A case in point is Brennan and the San Diego team’s recent work on The Doug + Nancy Barnhart Cancer Center at Sharp Chula Vista Medical Center in San Diego, where, Brennan says, “every measure was taken to improve the patient experience from the moment of arrival.” To do this, Wayne Hunter and Phillip Soule, of Cuningham Group, led groups of facility leadership and healthcare professionals in intensive, collaborative work sessions to provide feedback on what they liked—and disliked—about the existing facility. On other projects Brennan noted they have used a patient advisory group. These methods allow them to incorporate that feedback.
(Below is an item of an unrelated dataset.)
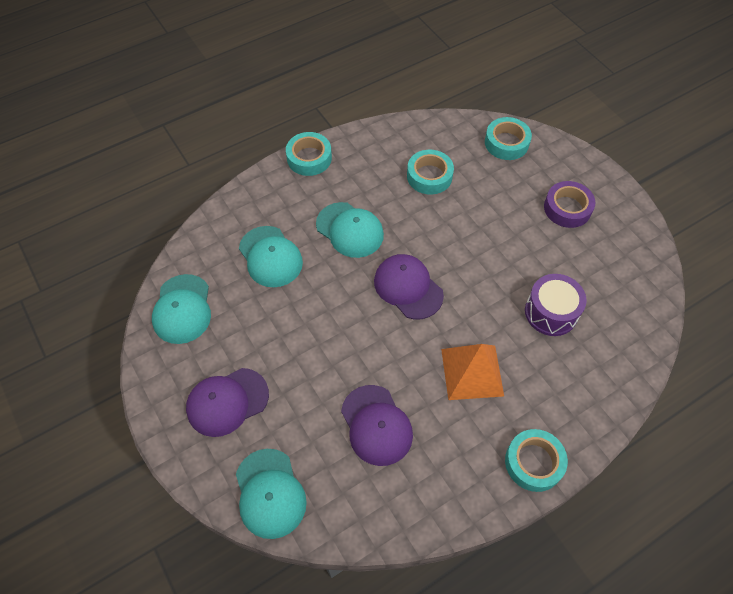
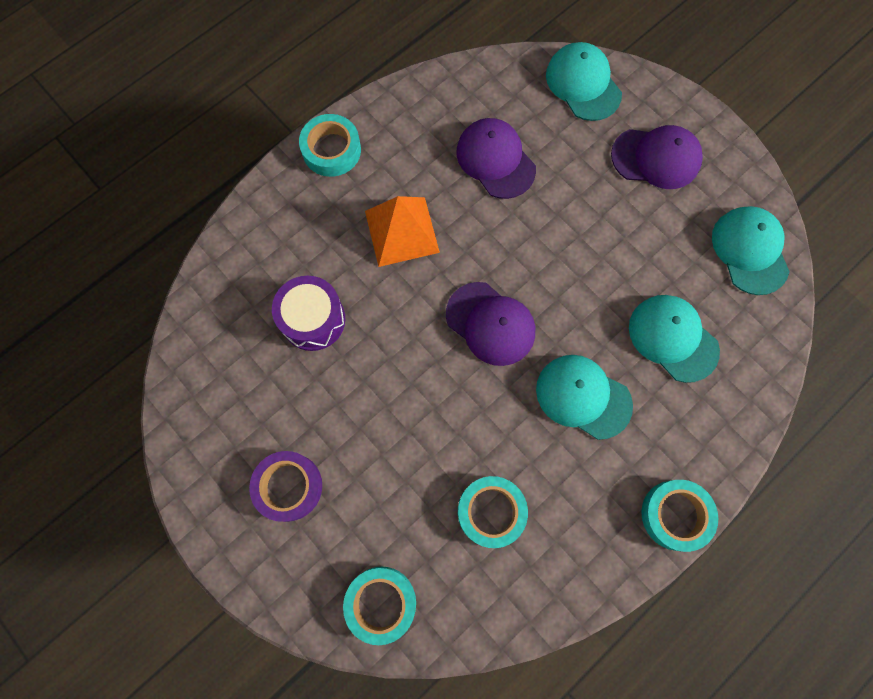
camera: 170 degrees right, 15 degrees up
(227, 402) = (656, 158): purple cap -> purple cap turned 45 degrees clockwise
The result is state-of-the-art facilities that keeps the human factor in sight.

At the center, gardens and fountains appear throughout, even in the linear accelerator vault, “where the patient faces a floor-to-ceiling wall of windows that provide daylight and open directly on to a view of an outside garden,” notes Brennan. “The machine itself was turned 180 degrees from its typical orientation to hide the gantry, enabling it to serve rather than intimidate the patient.” Entrances too are designed to be residential-scale and unintimidating; returning patients also have their own more, private entrance. Other innovations include an entire floor outfitted with an air purification system allowing patients facing long hospital stays a chance at a more normal existence. 

Though Brennan’s focus is squarely on the patient, he says, “Too often medical designers get caught up pleasing the patient, who is essentially the customer. But staff is there every day. So we create what we call 'offstage' spaces where they can get access to natural light: We cut courtyards into the lockers and lounge areas and even bring daylighting into the surgical corridors when possible.”

Improving the experiences of patients and staff may just be the tip of the iceberg when comes to rethinking the healthcare experience more generally—something Brennan and Cuningham Group, recently joined by NTD Healthcare in a strategic expansion, are primed to do. For Brennan, the creation of wellness districts could improve the quality of life for the community as a whole. As he sees it, rather than creating multi-hospital districts in urban areas (think Boston, for example), Brennan sees the promise of areas that broadly promote health and well being for patients, potential patients and staff alike. It would mean developing close-by, affordable housing for staff, enticing grocery stores and restaurants into the area, building athletic facilities and other facilities that get people moving. “The hospital can be instigator of change,” says Brennan. “It’s an idea that can be taken anywhere, even rural areas with a bit of a modification—you don't need five giant hospitals, just an anchor tenant in a larger conversation.”